Problem: Put the part of the data that opens with the line containing "e/BufferizableOpInterface.h" and closes with the line containing "LogicalResult" into a JSON list of strings, one string per line, with both of those lines included and blank lines left out. Include no other lines.

Data for review:
━━━

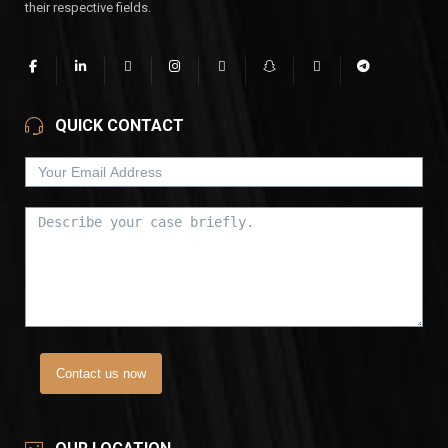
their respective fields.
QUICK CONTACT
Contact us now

━━━

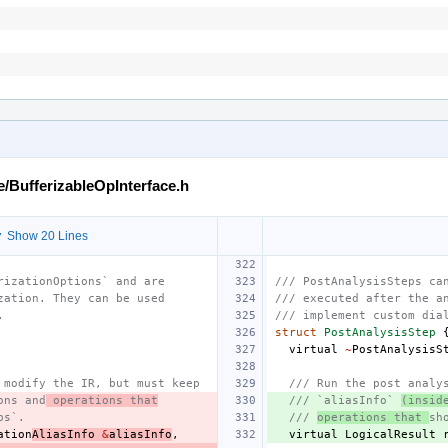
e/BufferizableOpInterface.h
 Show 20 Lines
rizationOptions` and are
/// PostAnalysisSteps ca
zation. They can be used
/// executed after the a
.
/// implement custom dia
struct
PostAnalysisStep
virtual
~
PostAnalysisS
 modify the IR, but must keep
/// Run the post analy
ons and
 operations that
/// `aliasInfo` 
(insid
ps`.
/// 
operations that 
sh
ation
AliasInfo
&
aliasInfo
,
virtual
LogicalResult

━━━

Response for this exercise:
[
  "e/BufferizableOpInterface.h",
  " Show 20 Lines",
  "rizationOptions` and are",
  "/// PostAnalysisSteps ca",
  "zation. They can be used",
  "/// executed after the a",
  ".",
  "/// implement custom dia",
  "struct",
  "PostAnalysisStep",
  "virtual",
  "~",
  "PostAnalysisS",
  " modify the IR, but must keep",
  "/// Run the post analy",
  "ons and",
  " operations that",
  "/// `aliasInfo` ",
  "(insid",
  "ps`.",
  "/// ",
  "operations that ",
  "sh",
  "ation",
  "AliasInfo",
  "&",
  "aliasInfo",
  ",",
  "virtual",
  "LogicalResult"
]